9                        Henley’s attorney submitted an itemized bill for 134 hours at $250 an hour, for a total of $33,537.  The circuit court explained that it believed that Henley’s counsel had put in all of the time he claimed, but the amount of time was not commensurate with the novelty or difficulty of the case for an attorney charging $250 an hour.  Therefore, the circuit court reduced from $250 an hour to $150 an hour the amount charged by Henley’s attorney, but did not reduce the number of hours Henley’s attorney claimed he worked.  The circuit court’s approach was appropriate:  the court lowered the hourly rate to correspond with the rate that would be reasonably charged by an attorney with a level of expertise that would require the specified amount of time to complete the work.  We conclude that the circuit court did not misuse its discretion in determining the appropriate amount of attorney’s fees. 

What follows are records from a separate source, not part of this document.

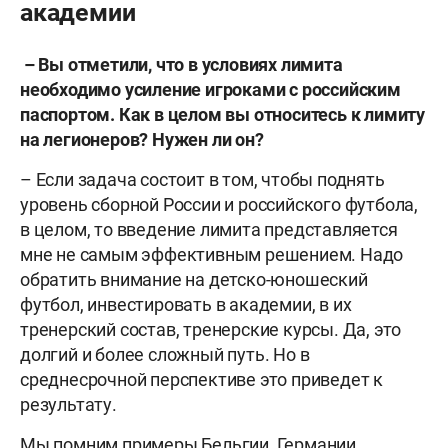
академии
– Вы отметили, что в условиях лимита
необходимо усиление игроками с российским
паспортом. Как в целом вы относитесь к лимиту
на легионеров? Нужен ли он?
– Если задача состоит в том, чтобы поднять
уровень сборной России и российского футбола,
в целом, то введение лимита представляется
мне не самым эффективным решением. Надо
обратить внимание на детско-юношеский
футбол, инвестировать в академии, в их
тренерский состав, тренерские курсы. Да, это
долгий и более сложный путь. Но в
среднесрочной перспективе это приведет к
результату.
Мы помним примеры Бельгии, Германии,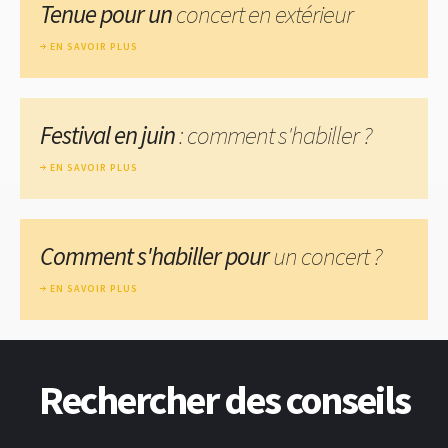
Tenue pour un
concert en extérieur
EN SAVOIR PLUS
Festival en juin
: comment s'habiller ?
EN SAVOIR PLUS
Comment s'habiller pour
un concert ?
EN SAVOIR PLUS
Rechercher des conseils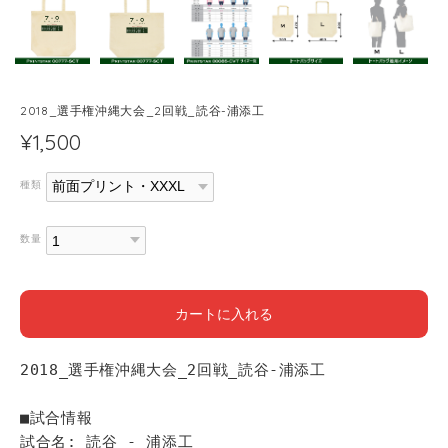
2018_選手権沖縄大会_2回戦_読谷-浦添工
¥1,500
種類
数量
カートに入れる
2018_選手権沖縄大会_2回戦_読谷-浦添工
■試合情報
試合名: 読谷 - 浦添工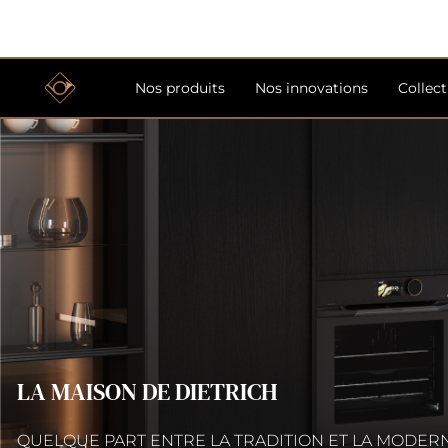
Nos produits
Nos innovations
Collec
LA MAISON DE DIETRICH
QUELQUE PART ENTRE LA TRADITION ET LA MODERNI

            By the Court.—Judgment affirmed.

            This opinion will not be published.  See Wis. Stat. Rule 809.23(1)(b)5.

 

 


 



[1]  All references to the Wisconsin Statutes are to the 2003-04 version unless otherwise noted.

[2]  On appeal, Bell Property challenges the summary judgment ruling only as to its claim that Henley took passwords and knowledge of computer modifications with her.  The circuit court found that the other claims had been abandoned.  Bell Property conceded it could not prove the claim that Henley failed to provide two weeks’ notice before quitting because nobody told Henley she was required to give the notice and the policy was not written.  Bell Property abandoned the claim that Henley took timecards.  The court also found Bell Property had provided no proof in support of its claim that it paid $10,000 to a headhunter and was therefore damaged when Henley quit. 

[3]  Effective July 1, 2005, the former Wis. Stat. §§ 802.05 and 814.025 were repealed and a revised § 802.05 was created.  See S. Ct. Order 03-06, 2005 WI 38 (eff. Mar. 31, 2005).  The circuit court ruled on June 24, 2004, that Bell Property’s action was frivolous under the former § 814.025, and it awarded costs and fees to Henley on December 14, 2004.